本文抜粋:
↓↓↓

レクサス、トヨタと違ってなぜ良いクルマが作れないのか?
レクサスの電気自動車RZに乗ってガッカリした、と書いた。なぜレクサスって良いクルマを作れないのだろうか? レクサスのルーツを辿るとLS400(日本名セルシオ)になる。このクルマ、鈴木一郎さんという役所の書類の見本のようなお名前(笑)のチーフエンジニアが、ベンツやBMW、ジャガー、キャデラックに負けないクオリティのクルマを作るべく頑張った!
私は31歳の時に取材した1989年のデトロイトショーで鈴木一郎さんに話を聞いたのだけれど、感銘し清水の舞台から飛び降りた気分になって買っちゃいました(同じ日にインフィニティQ45の取材をしたのだけれど直感的に”売れないな”と思った)。LS400の根底に流れるのは正直な高品質です。高価な分を全てクルマの質感向上に使えばベンツやBMWより良いクルマが出来るという概念。
初代と3代目を買いました
このコンセプト、2005年に日本でレクサスを導入した時も貫かれていた。当時のブランドイメージ戦略をしていた長屋明浩さんは正直な高品質がレクサスの精神だと語り、同感したことを思い出す。ベンツやBMWと同じコストを掛ければ、もっと良いクルマが出来るというロジックです。そんなことから大応援していたレクサスながら、担当者が変わるやイヤなブランドになっていく。
東京オートサロンに歩行者と接触したら大怪我させるようなトゲトゲの鋲をボンネットに貼ったLSを出したり、高いダンパーは使えないと開発担当者が平気な顔して答えたりするあたりから「こりゃダメだ」。ディーラーも太い客にお気に入りの女性の営業を付けるなど酷い状況。クルマはトヨタ車をケバケバしくドレスアップしただけ。それで納得するユーザーが大いにのも驚きましたが。

↑↑↑

資料を読み解く:
**A.** 次の(i)〜(iii)がレクサスに関する本文の内容と一致するかを「はい」か「いいえ」で答え、判断の決め手となる本文の語句をそのまま引用してください。
(i) 筆者は1989年のデトロイトショーで鈴木一郎さんに話を聞いた。
(ii) 筆者はインフィニティQ45を取材し、よく売れそうだと感じた。
(iii) レクサスが日本で導入されたのは2005年である。
**B.** レクサスに関する本文によると、LS400の日本名は何ですか。
**C.** レクサスに関する本文の最後の文の後を引き継ぎ、その続きを書いてください。
以下の行は参照しなくて構いません。

与えられた情報:
↓↓↓

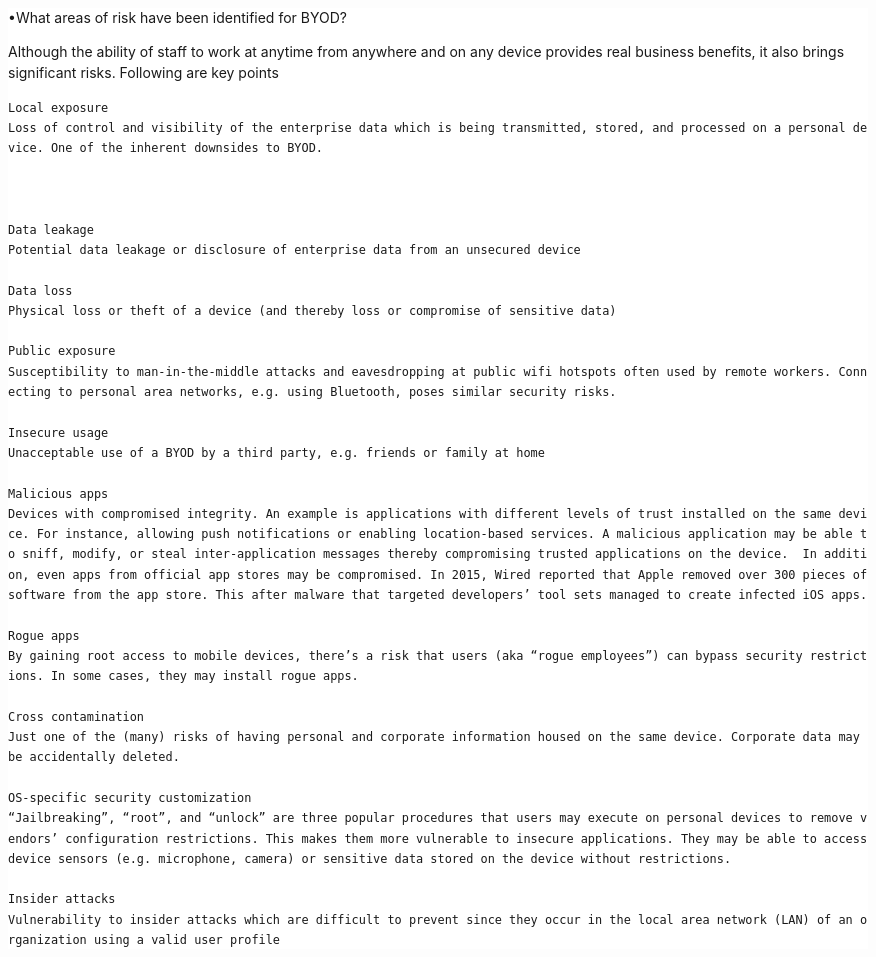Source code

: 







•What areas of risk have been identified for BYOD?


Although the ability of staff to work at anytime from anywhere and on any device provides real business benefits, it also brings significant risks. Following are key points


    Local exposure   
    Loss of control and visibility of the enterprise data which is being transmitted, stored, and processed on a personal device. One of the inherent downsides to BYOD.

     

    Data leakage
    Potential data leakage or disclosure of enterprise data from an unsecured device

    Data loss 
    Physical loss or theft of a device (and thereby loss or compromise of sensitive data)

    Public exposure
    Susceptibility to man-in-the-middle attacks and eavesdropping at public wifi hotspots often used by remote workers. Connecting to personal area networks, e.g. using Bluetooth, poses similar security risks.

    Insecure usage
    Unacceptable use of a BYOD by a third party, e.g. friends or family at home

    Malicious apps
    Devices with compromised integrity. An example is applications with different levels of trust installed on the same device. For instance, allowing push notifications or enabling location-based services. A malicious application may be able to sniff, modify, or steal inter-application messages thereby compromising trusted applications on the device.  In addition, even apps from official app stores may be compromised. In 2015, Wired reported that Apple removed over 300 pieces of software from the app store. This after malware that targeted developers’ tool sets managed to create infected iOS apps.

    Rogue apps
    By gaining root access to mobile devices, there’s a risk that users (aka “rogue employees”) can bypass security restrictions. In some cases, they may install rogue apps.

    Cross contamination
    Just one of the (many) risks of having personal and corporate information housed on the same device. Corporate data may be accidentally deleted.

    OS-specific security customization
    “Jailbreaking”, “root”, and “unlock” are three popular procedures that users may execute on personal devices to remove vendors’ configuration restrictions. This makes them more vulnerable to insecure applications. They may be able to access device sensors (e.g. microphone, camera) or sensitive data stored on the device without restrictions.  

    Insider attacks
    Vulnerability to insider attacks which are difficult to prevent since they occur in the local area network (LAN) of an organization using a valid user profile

↑↑↑

順番どおりの解答:
**A.**
(i) はい。「私は31歳の時に取材した1989年のデトロイトショーで鈴木一郎さんに話を聞いた」
(ii) いいえ。「直感的に”売れないな”と思った」
(iii) はい。「2005年に日本でレクサスを導入した時」

**B.** セルシオです。

**C.**
初代LS以降のレクサスで「いいね!」と思うのはLC500のみ。少し「いいね!」がLXとボンネットキャッチャーを2つにしたNXですね。それ以外は初代LSの素晴らしい精神を全く感じない。こう書くと「新社長の佐藤さんはレクサスだったでしょ」と思うだろうけれど、佐藤さん、レクサスはほとんど見ていない。レクサスと同時にGRのプレジデントになり、そちらに時間を取られたからだ。
だからこそ自分の意思を托すべく渡辺さんという誰もが「えっ?」と思う抜擢人事をした。新しいプレジデントの渡辺さん、白い巨塔化したレクサスの本流じゃなかったという。RZの試乗会の時に話をさせて頂いたが、面白そうな人です。ただ今までのレクサスのイヤな雰囲気を脱し切れておらず、本来の持ち味じゃなかったような気がした。渡辺さん、レクサスを変えられるだろうか?
レクサスのエンジニアと話をしても、同感できる点がほとんどない。だから試乗会にも行かないし、乗る気にもならない。最近のトヨタのエンジニアと話をすると「そうですよね~」と思うことばかり。私の感性が間違っているのかもしれないが、レクサスのエンジニアと話をしたって100%面白くないのだった(最近ではNXとLXを除く)。渡辺さんの大改革を期待したい。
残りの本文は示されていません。